Saved entries:
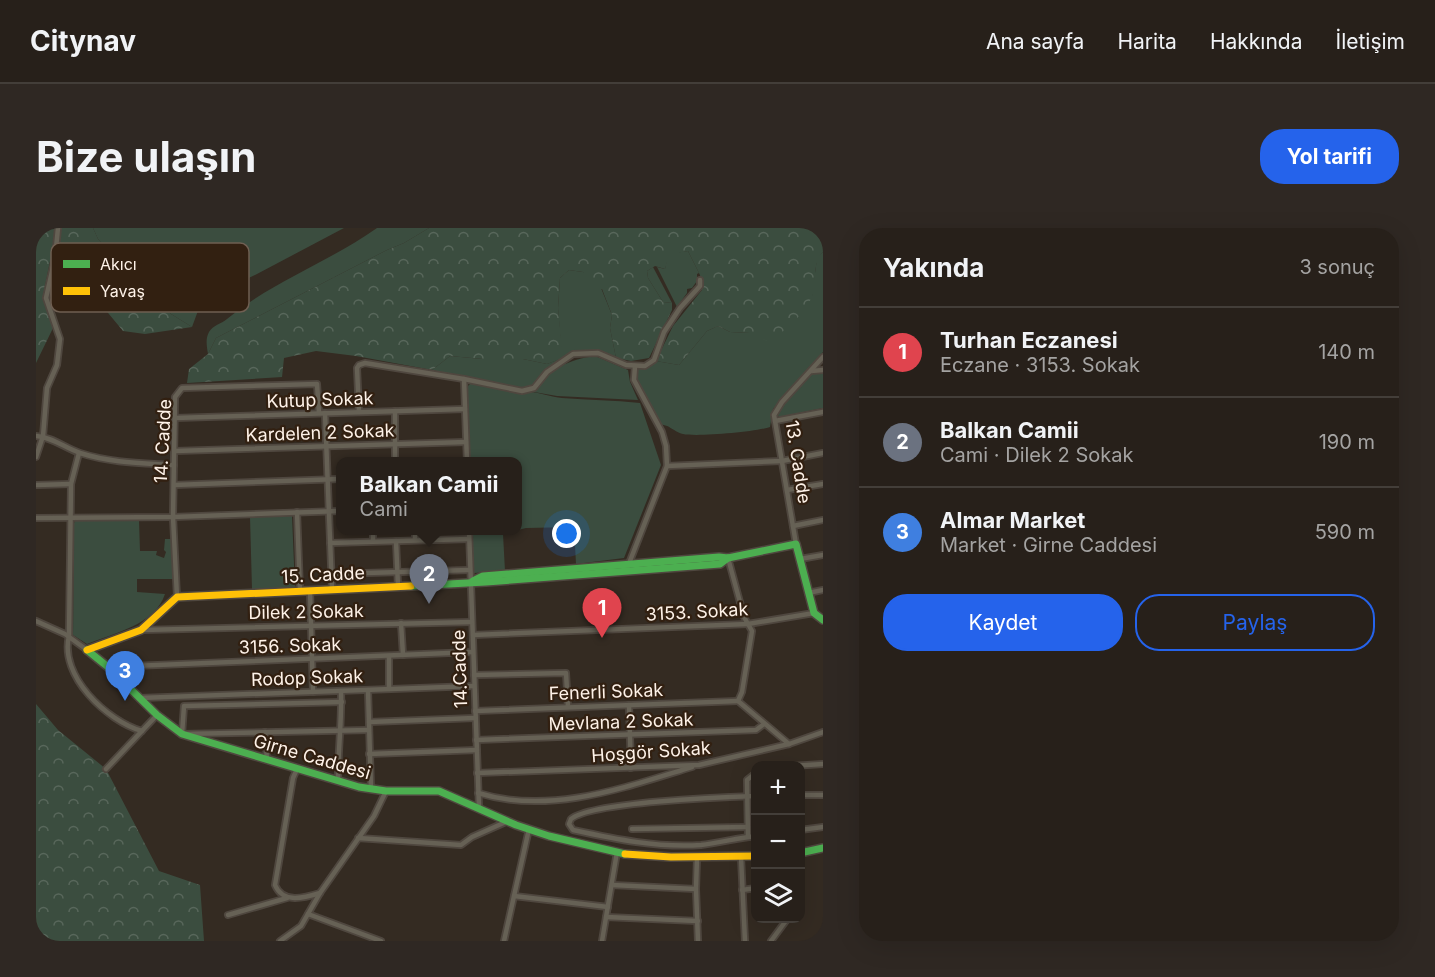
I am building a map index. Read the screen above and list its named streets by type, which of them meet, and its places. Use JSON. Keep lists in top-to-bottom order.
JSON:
{
  "streets": {
    "street": [
      "Kutup Sokak",
      "Kardelen 2 Sokak",
      "14. Cadde",
      "13. Cadde",
      "15. Cadde",
      "Dilek 2 Sokak",
      "3153. Sokak",
      "3156. Sokak",
      "14.Cadde",
      "Rodop Sokak",
      "Fenerli Sokak",
      "Mevlana 2 Sokak",
      "Hoşgör Sokak",
      "Girne Caddesi"
    ]
  },
  "crossings": [
    ["Kutup Sokak", "14. Cadde"],
    ["Kardelen 2 Sokak", "14. Cadde"],
    ["14. Cadde", "15. Cadde"],
    ["13. Cadde", "15. Cadde"],
    ["13. Cadde", "3153. Sokak"],
    ["15. Cadde", "14.Cadde"],
    ["Dilek 2 Sokak", "14.Cadde"],
    ["3153. Sokak", "14.Cadde"],
    ["3156. Sokak", "14.Cadde"],
    ["3156. Sokak", "Girne Caddesi"],
    ["14.Cadde", "Rodop Sokak"],
    ["14.Cadde", "Fenerli Sokak"],
    ["14.Cadde", "Mevlana 2 Sokak"],
    ["14.Cadde", "Hoşgör Sokak"],
    ["14.Cadde", "Girne Caddesi"],
    ["Rodop Sokak", "Girne Caddesi"]
  ],
  "legend": ["Akıcı", "Yavaş"],
  "page": {
    "header": "Citynav",
    "nav": [
      "Ana sayfa",
      "Harita",
      "Hakkında",
      "İletişim"
    ],
    "buttons": [
      "Yol tarifi",
      ["Kaydet", "Paylaş"]
    ],
    "title": "Bize ulaşın",
    "heading": ["Yakında", "3 sonuç"],
    "list": [
      {
        "mark": "1",
        "name": "Turhan Eczanesi",
        "note": "Eczane · 3153. Sokak",
        "value": "140 m"
      },
      {
        "mark": "2",
        "name": "Balkan Camii",
        "note": "Cami · Dilek 2 Sokak",
        "value": "190 m"
      },
      {
        "mark": "3",
        "name": "Almar Market",
        "note": "Market · Girne Caddesi",
        "value": "590 m"
      }
    ],
    "popup": ["Balkan Camii", "Cami"],
    "pins": ["2", "1", "3"],
    "map_buttons": ["+", "−"]
  }
}
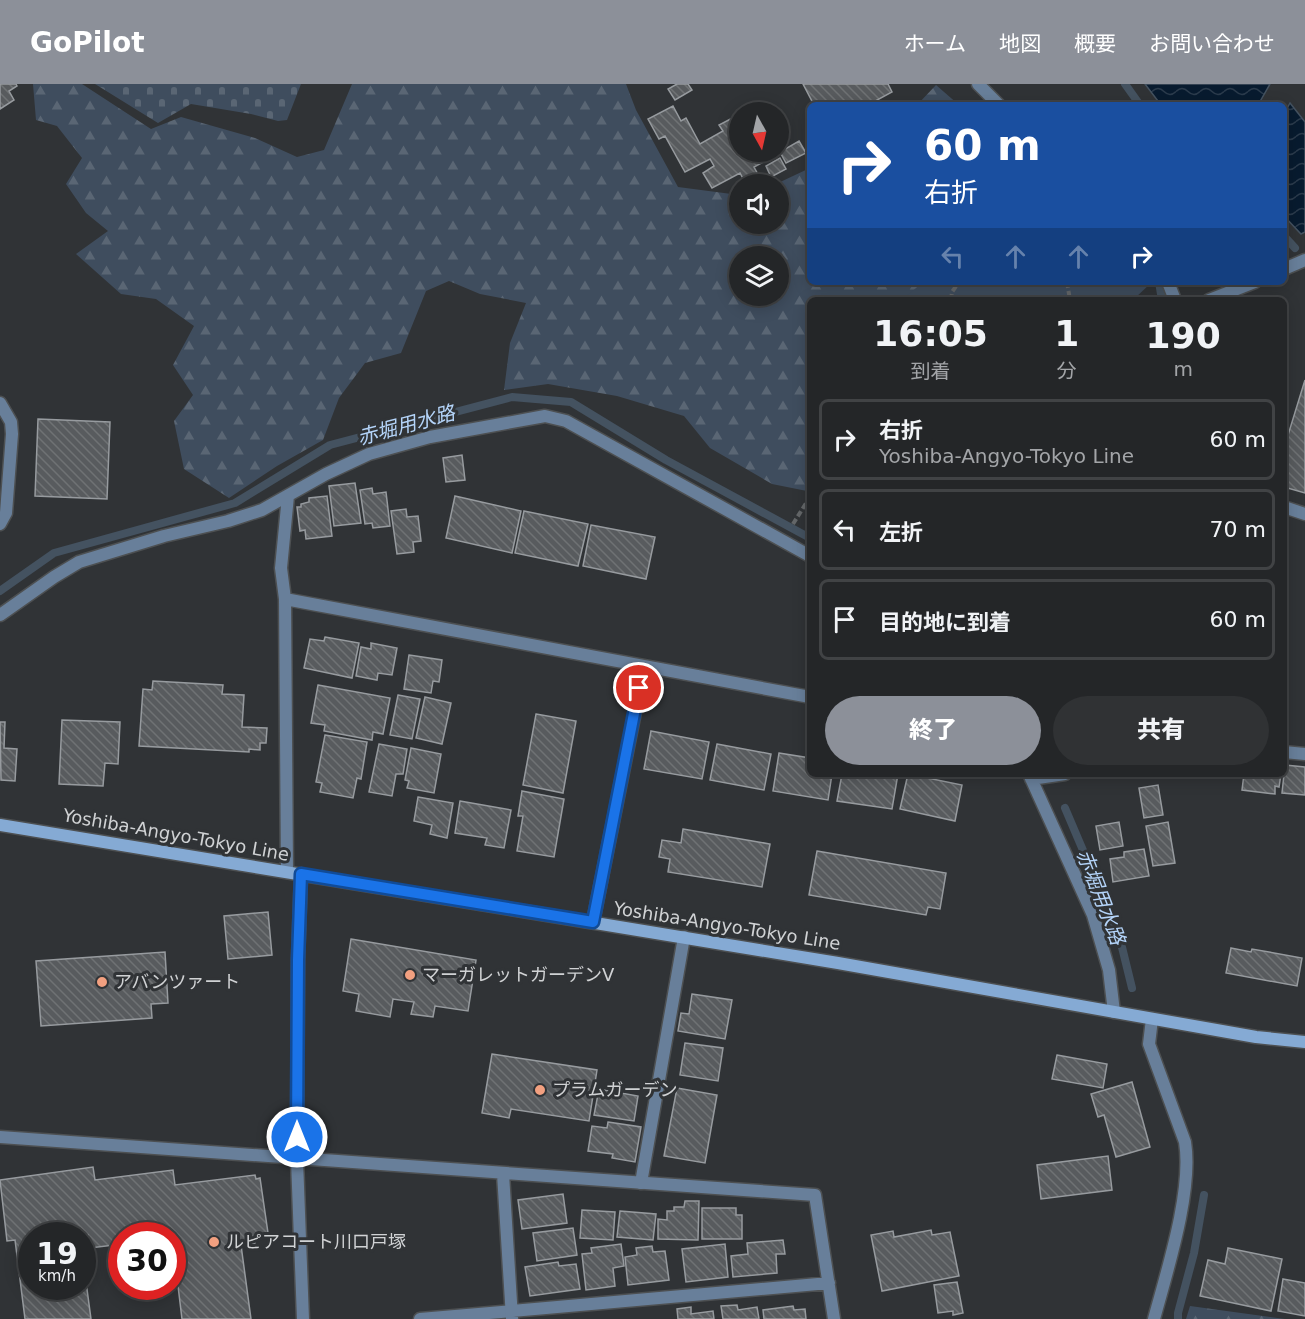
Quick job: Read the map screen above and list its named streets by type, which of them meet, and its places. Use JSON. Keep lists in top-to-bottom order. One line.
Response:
{"streets":{"main road":["Yoshiba-Angyo-Tokyo Line"]},"water":["赤堀用水路"],"places":["マーガレットガーデンV","アバンツァート","プラムガーデン","ルピアコート川口戸塚"],"north":"bottom","page":{"header":"GoPilot","nav":["ホーム","地図","概要","お問い合わせ"],"turn":["60 m","右折"],"eta":["16:05","到着","1","分","190","m"],"list":[{"name":"右折","note":"Yoshiba-Angyo-Tokyo Line","value":"60 m"},{"name":"左折","value":"70 m"},{"name":"目的地に到着","value":"60 m"}],"buttons":["終了","共有"],"speed":"19 km/h","limit":"30"}}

**Exercise aim**
Wherever the word "value" appears in a line of the data, copy that line.

**Task output**
        "value": "140 m"
        "value": "190 m"
        "value": "590 m"
{"streets":{"main road":["Yoshiba-Angyo-Tokyo Line"]},"water":["赤堀用水路"],"places":["マーガレットガーデンV","アバンツァート","プラムガーデン","ルピアコート川口戸塚"],"north":"bottom","page":{"header":"GoPilot","nav":["ホーム","地図","概要","お問い合わせ"],"turn":["60 m","右折"],"eta":["16:05","到着","1","分","190","m"],"list":[{"name":"右折","note":"Yoshiba-Angyo-Tokyo Line","value":"60 m"},{"name":"左折","value":"70 m"},{"name":"目的地に到着","value":"60 m"}],"buttons":["終了","共有"],"speed":"19 km/h","limit":"30"}}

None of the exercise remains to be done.